Ah well,… I’m sure Ton’s will think of something to surprise us with.

personally I don’t see how e-mailing Ruud Veltenaar could help, but who knows perhaps he’ll show some heart :slight_smile:

Greetings,
Timothy

Hello to everybody.

In my opinion, this whole case with NetVentures riminds me a bit, of my last job. I was working for a small company, who had financial problems. One day, a large group of investors, came and paid some part of the companys debts in exchange for a share in the company. After that they did nothing to help (as they had promised), they just stayed watching the company to shrink. 2 months later they managed to take over the company :frowning: , and my boss got fired!!!

I don’t necessarily mean that NetVenture had this intention, but such a possibility, does have a strong point :wink: . It is possible that they were investing money in Blender, hoping NaN to fail and then take over everything…

Anyway (just in case Ton is reading this Thread), I’ve recently heard that, my ex-boss, is starting a new company from the begining, oferring the same services :smiley: . Wouldn’t it be a nice proposal???

I am really sorry for all these, I sure hope that there is some kind of solution.

Bye for now.

skontar : your right, like I was saying in another post, it was almost a suicide mission from the beggining.

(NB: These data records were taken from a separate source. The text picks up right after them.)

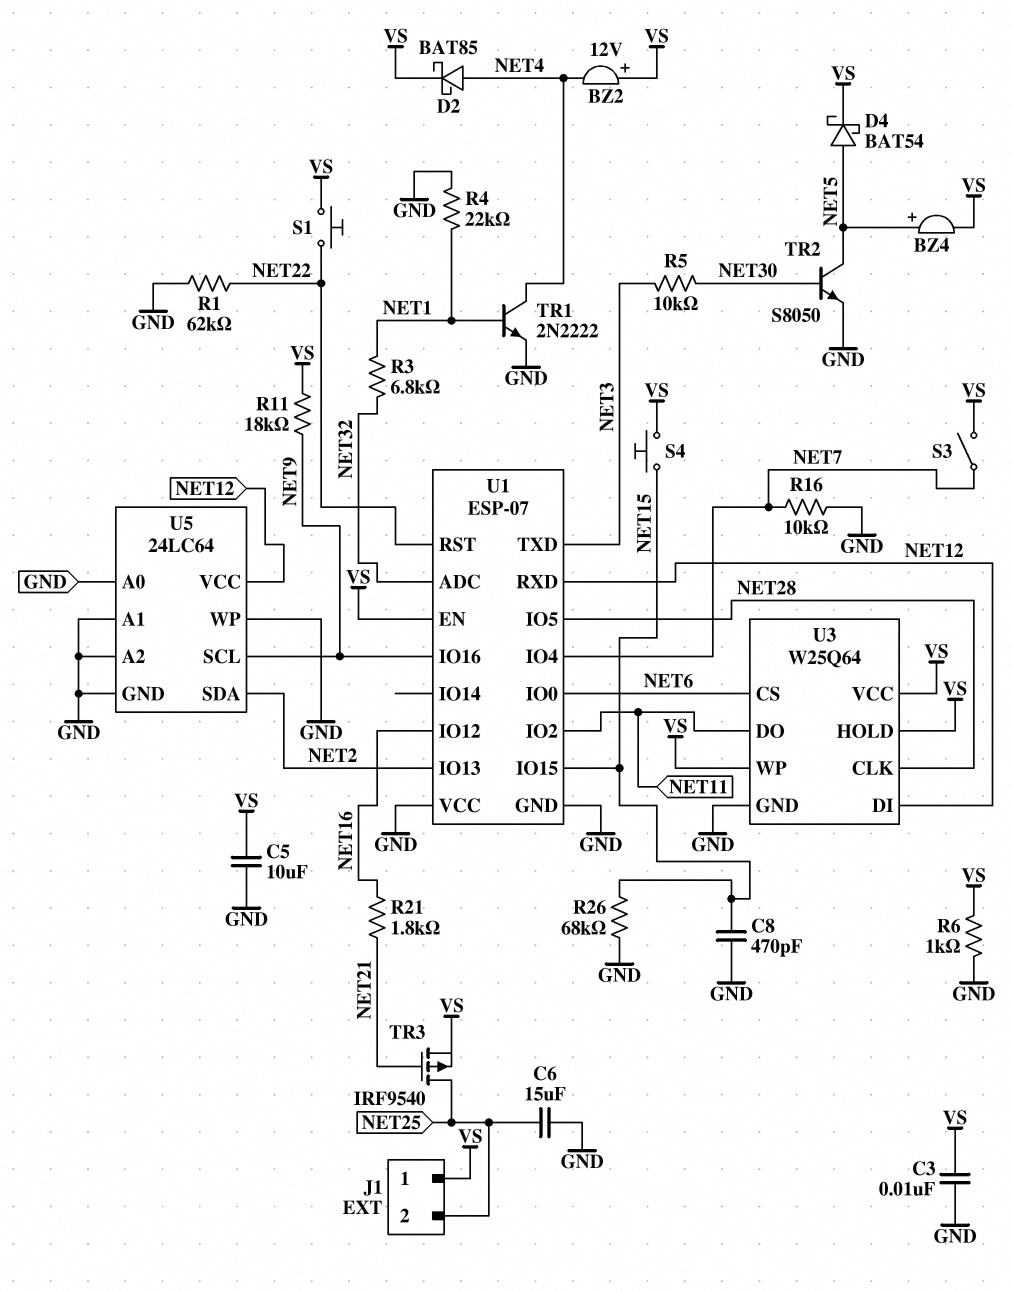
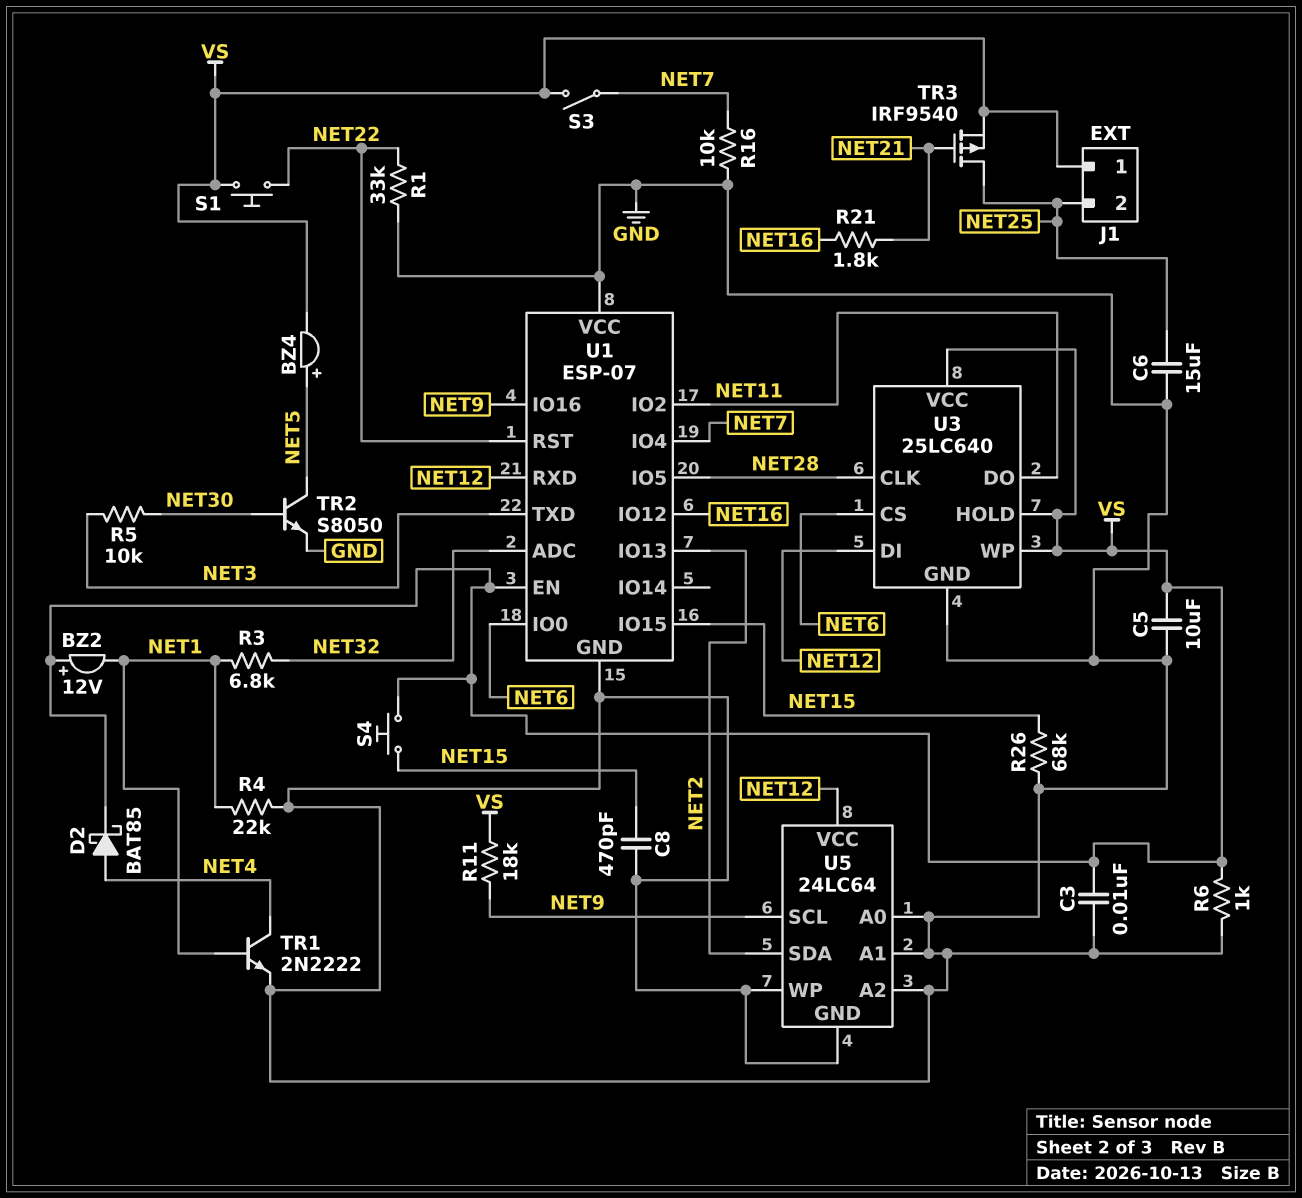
BZ2: buzzer 12V (plus VS, minus NET4) -> buzzer 12V (plus VS, minus NET1)
D4: schottky BAT54 (A NET5, K VS) -> none
R1: 62k (GND, NET22) -> 33k (GND, NET22)
U3: W25Q64 -> 25LC640

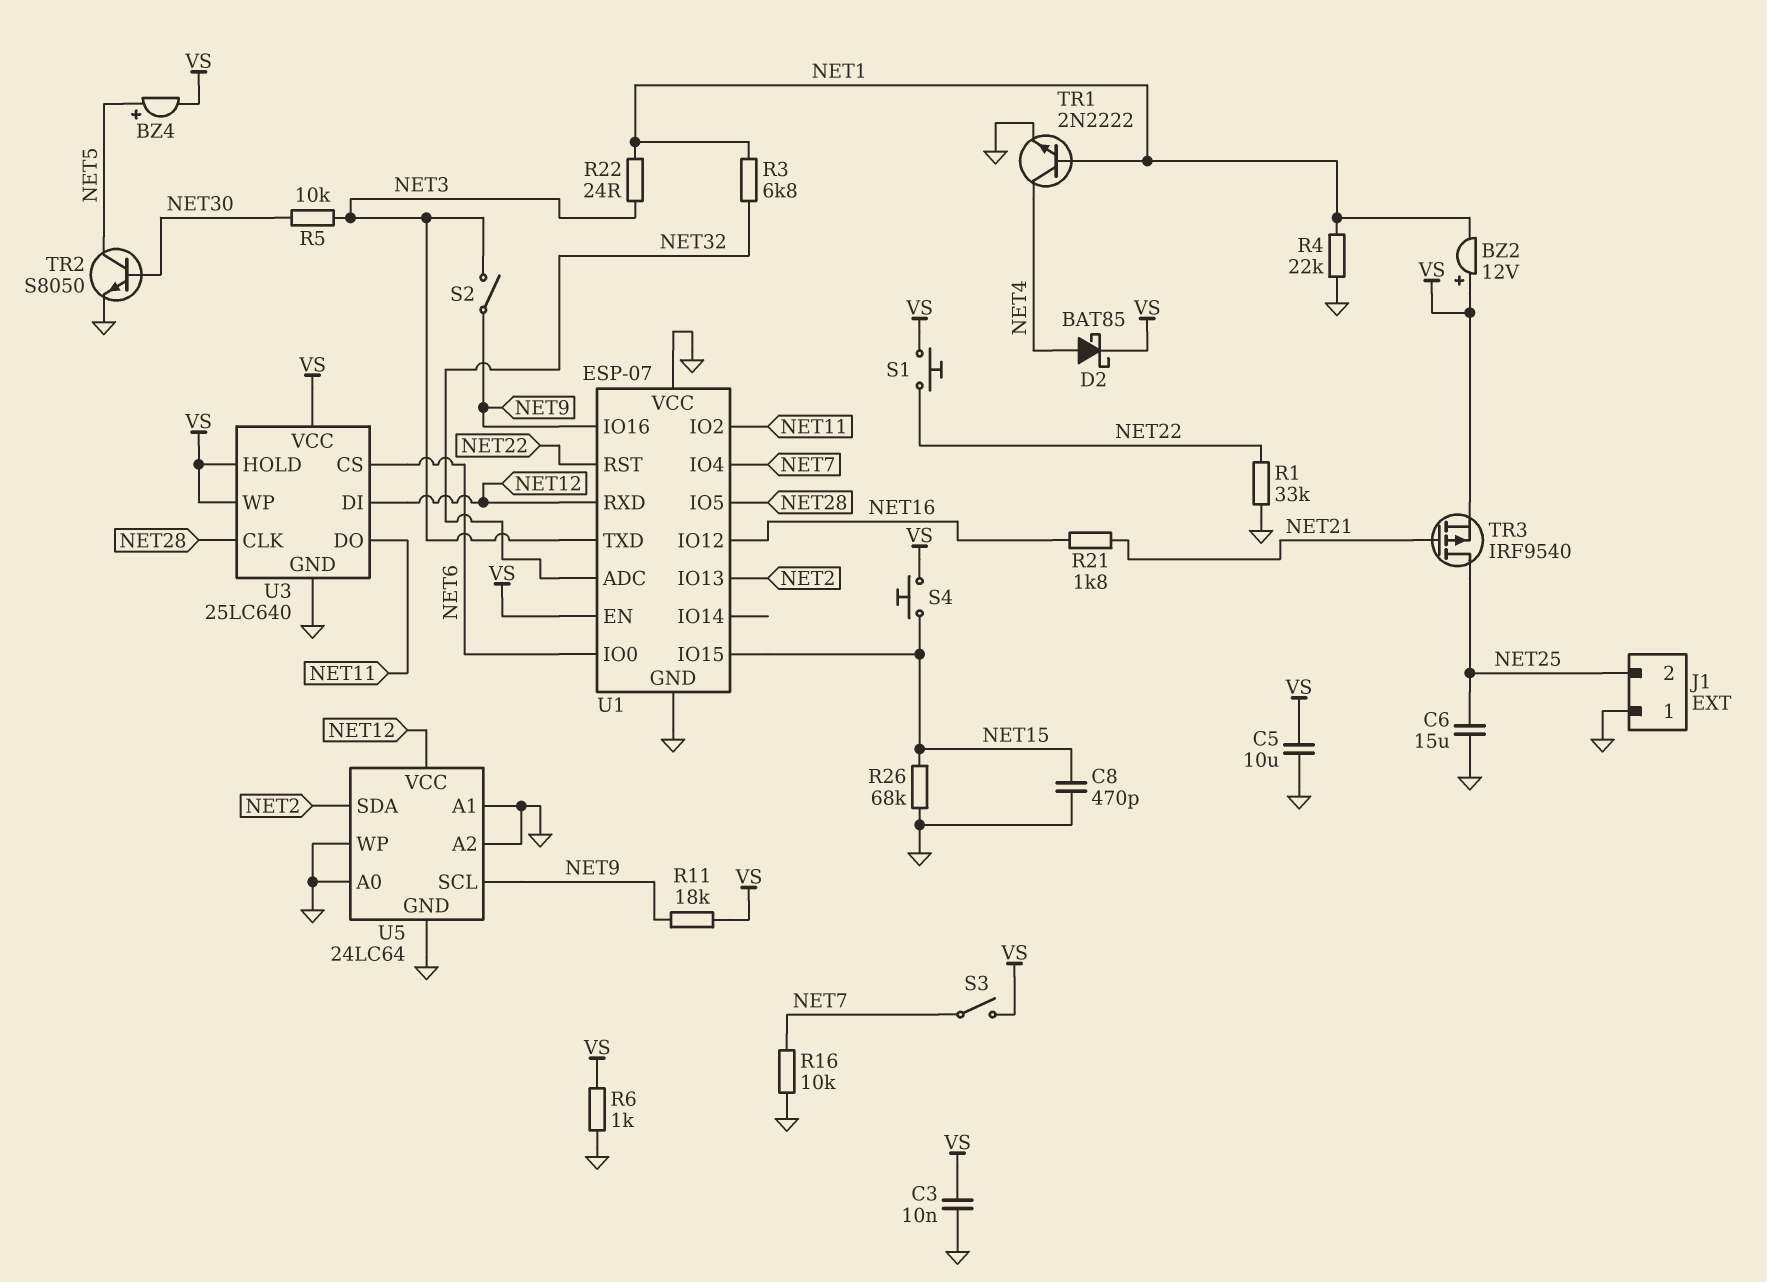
J1 pin 1: VS -> GND
R22: none -> 24 (NET1, NET3)
S2: none -> switch (NET3, NET9)

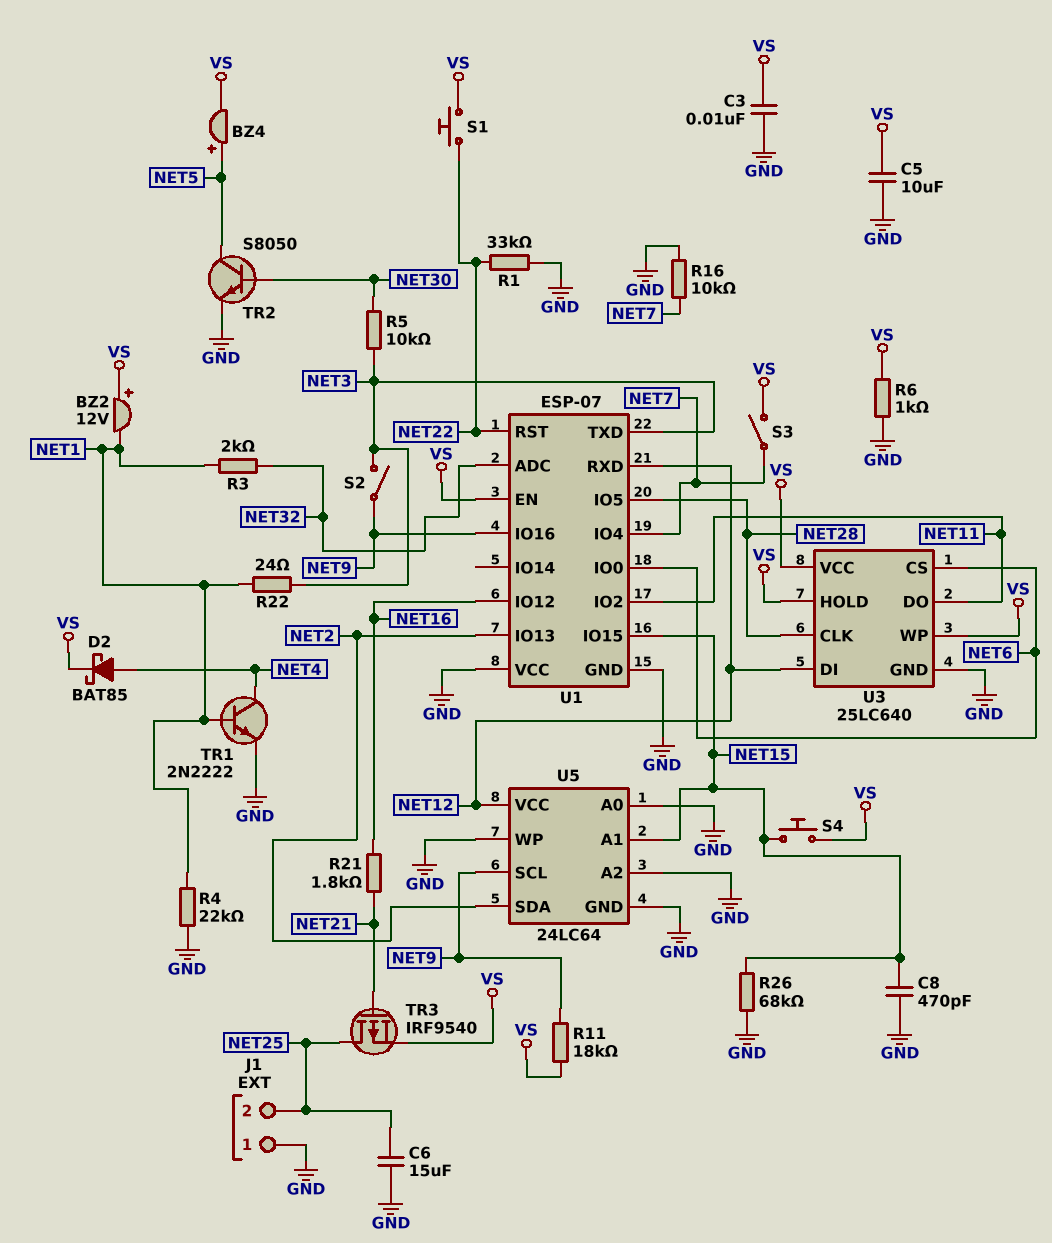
R3: 6.8k (NET1, NET32) -> 2k (NET1, NET32)
U5 pin A1: GND -> NET15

Pursing other feature (mobile 3D, etc…) before having the important stuff finished while in the mean time doing little to no marketing. You would think that if they took ‘x’ amount of money, and said ‘ok, lets get blender up to par, then market it to build a reputation outside of the normal community, then offer the extra features’ that would be a little more smarter than what seemed to have happened here.

one of the things my dad does is management consultancy, and one of his roles has been to evaluate potential purchases for venture capitalists. their priorities are intriging. the lot he dealt with would want to buy companies which they could make look better easily and then sell on at a greatly inflated price, so dealing in businesses as commodities. i’m not going to suggest that this did or didn’t happen here, with the VC looking to buy in so they can be deliberately bought out later, i just thought that might give some insight to the mindset.